→ Stored entries:
********************

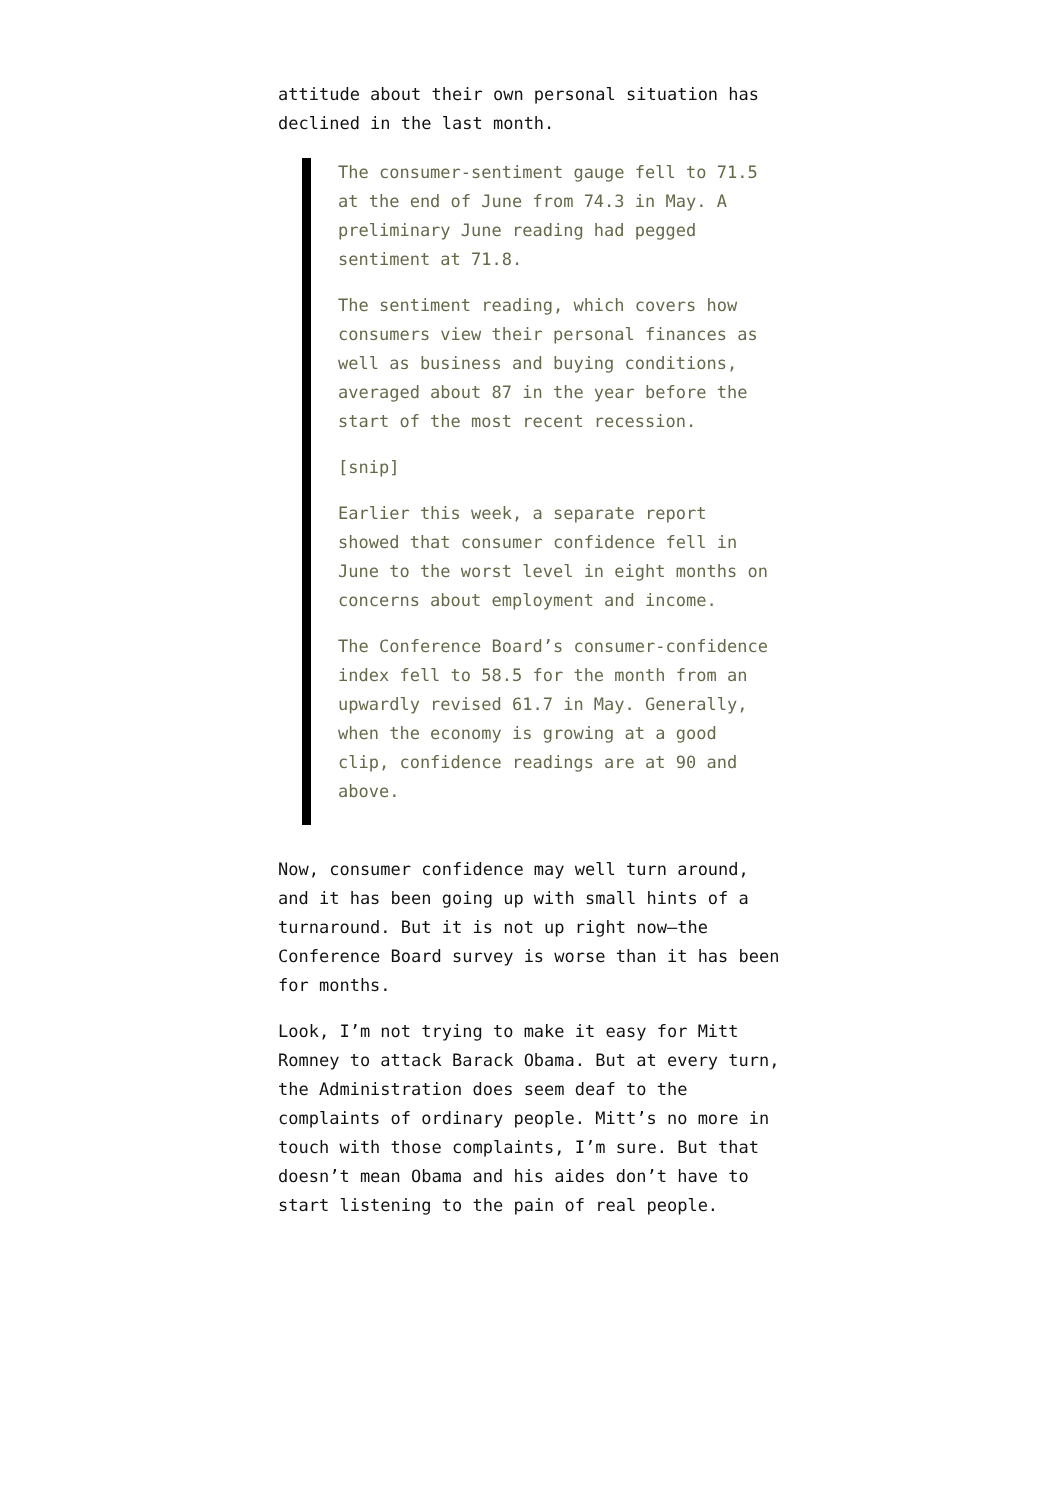attitude about their own personal situation has declined in the last month.
The consumer-sentiment gauge fell to 71.5 at the end of June from 74.3 in May. A preliminary June reading had pegged sentiment at 71.8.
The sentiment reading, which covers how consumers view their personal finances as well as business and buying conditions, averaged about 87 in the year before the start of the most recent recession.
[snip]
Earlier this week, a separate report showed that consumer confidence fell in June to the worst level in eight months on concerns about employment and income.
The Conference Board’s consumer-confidence index fell to 58.5 for the month from an upwardly revised 61.7 in May. Generally, when the economy is growing at a good clip, confidence readings are at 90 and above.
Now, consumer confidence may well turn around, and it has been going up with small hints of a turnaround. But it is not up right now–the Conference Board survey is worse than it has been for months.
Look, I’m not trying to make it easy for Mitt Romney to attack Barack Obama. But at every turn, the Administration does seem deaf to the complaints of ordinary people. Mitt’s no more in touch with those complaints, I’m sure. But that doesn’t mean Obama and his aides don’t have to start listening to the pain of real people.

********************

→ HOW TO COMPLETE THIS TASK:
Using the data above, return each line that includes the word "Conference".

→ OUTPUT FOR THIS TASK:
The Conference Board’s consumer-confidence index fell to 58.5 for the month from an upwardly revised 61.7 in May. Generally, when the economy is growing at a good clip, confidence readings are at 90 and above.
Now, consumer confidence may well turn around, and it has been going up with small hints of a turnaround. But it is not up right now–the Conference Board survey is worse than it has been for months.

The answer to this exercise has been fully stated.